**Exercise**.
Send back the line that contains "November 12, 2019 at 9:06 AM" and all lines following it through the end of the data below, exactly, omitting pictures.

**Available data**.
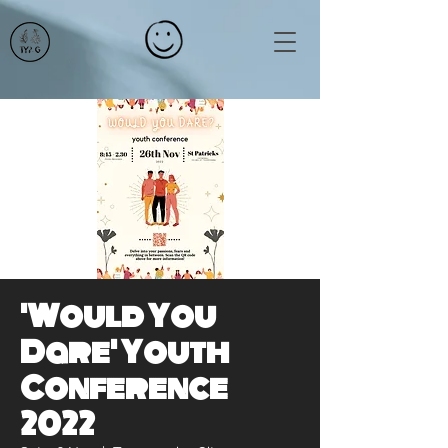
'Would You
Dare' Youth
Conference
2022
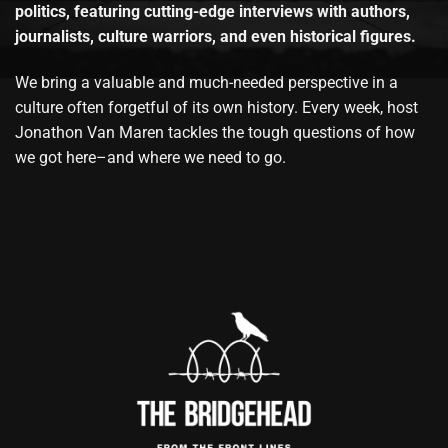
politics, featuring cutting-edge interviews with authors,
journalists, culture warriors, and even historical figures.
We bring a valuable and much-needed perspective in a
culture often forgetful of its own history. Every week, host
Jonathon Van Maren tackles the tough questions of how
we got here–and where we need to go.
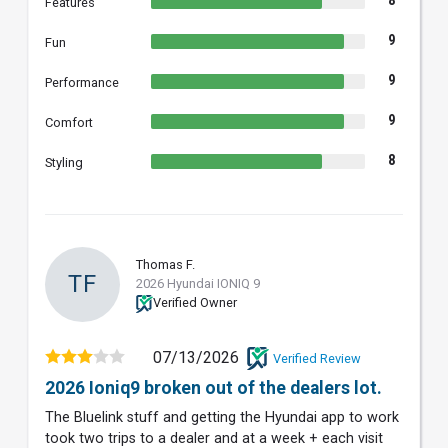
8
Features
9
Fun
9
Performance
9
Comfort
8
Styling
Thomas F.
TF
2026 Hyundai IONIQ 9
Verified Owner
07/13/2026
Verified Review
2026 Ioniq9 broken out of the dealers lot.
The Bluelink stuff and getting the Hyundai app to work
took two trips to a dealer and at a week + each visit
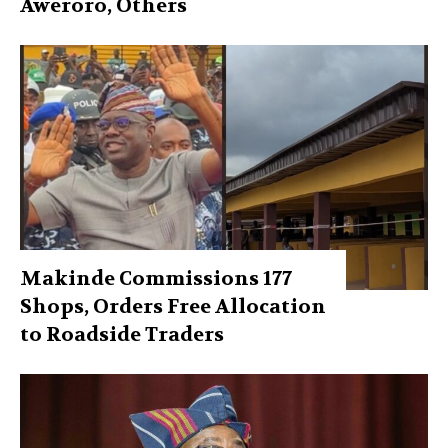
Aweroro, Others
Makinde Commissions 177
Shops, Orders Free Allocation
to Roadside Traders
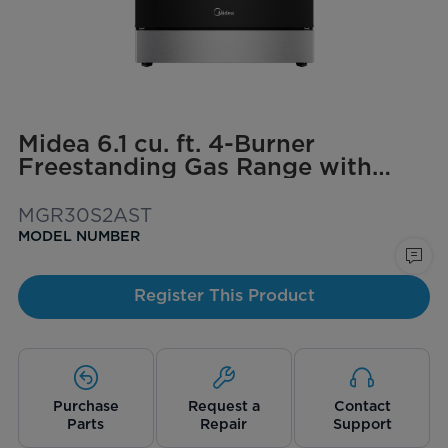
Midea 6.1 cu. ft. 4-Burner
Freestanding Gas Range with
Steam Cleaning
MGR30S2AST
MODEL NUMBER
Register This Product
Purchase
Request a
Contact
Parts
Repair
Support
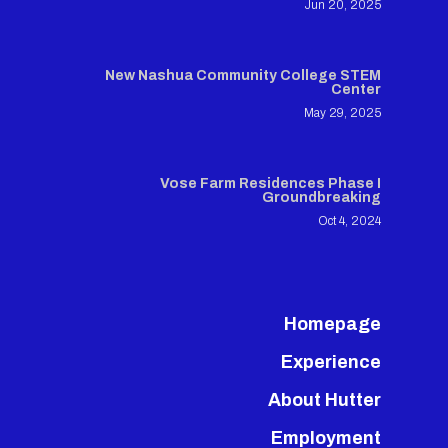
Jun 20, 2025
New Nashua Community College STEM
Center
May 29, 2025
Vose Farm Residences Phase I
Groundbreaking
Oct 4, 2024
Homepage
Experience
About Hutter
Employment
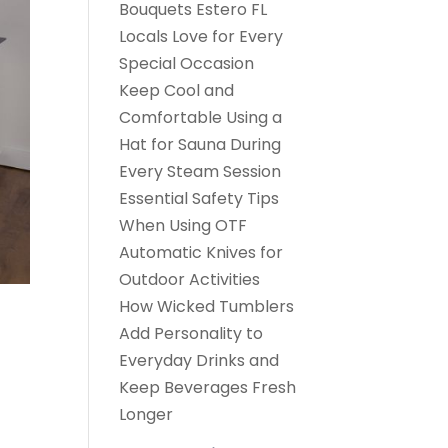
Bouquets Estero FL
Locals Love for Every
Special Occasion
Keep Cool and
Comfortable Using a
Hat for Sauna During
Every Steam Session
Essential Safety Tips
When Using OTF
Automatic Knives for
Outdoor Activities
How Wicked Tumblers
Add Personality to
Everyday Drinks and
Keep Beverages Fresh
Longer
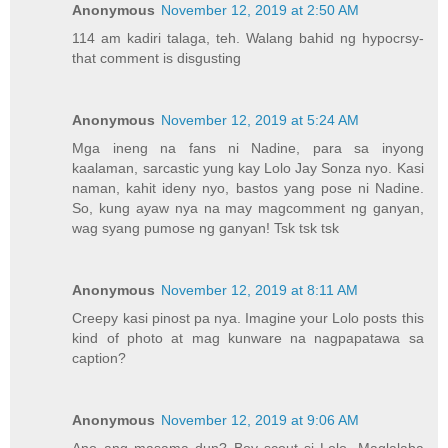
Anonymous
November 12, 2019 at 2:50 AM
114 am kadiri talaga, teh. Walang bahid ng hypocrsy-
that comment is disgusting
Anonymous
November 12, 2019 at 5:24 AM
Mga ineng na fans ni Nadine, para sa inyong
kaalaman, sarcastic yung kay Lolo Jay Sonza nyo. Kasi
naman, kahit ideny nyo, bastos yang pose ni Nadine.
So, kung ayaw nya na may magcomment ng ganyan,
wag syang pumose ng ganyan! Tsk tsk tsk
Anonymous
November 12, 2019 at 8:11 AM
Creepy kasi pinost pa nya. Imagine your Lolo posts this
kind of photo at mag kunware na nagpapatawa sa
caption?
Anonymous
November 12, 2019 at 9:06 AM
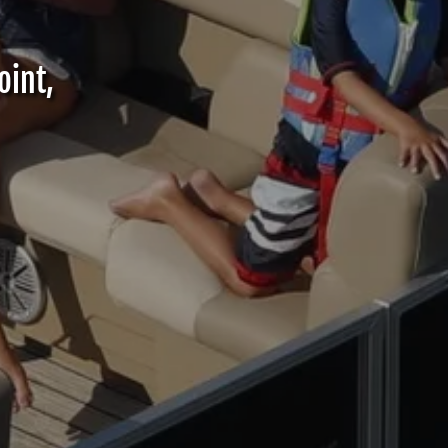
oint,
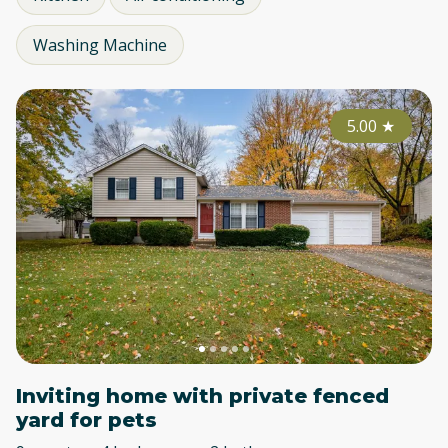
Washing Machine
5.00
★
Inviting home with private fenced
yard for pets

**Solution for this exercise**.
November 12, 2019 at 9:06 AM
oint,
Washing Machine
5.00
★
Inviting home with private fenced
yard for pets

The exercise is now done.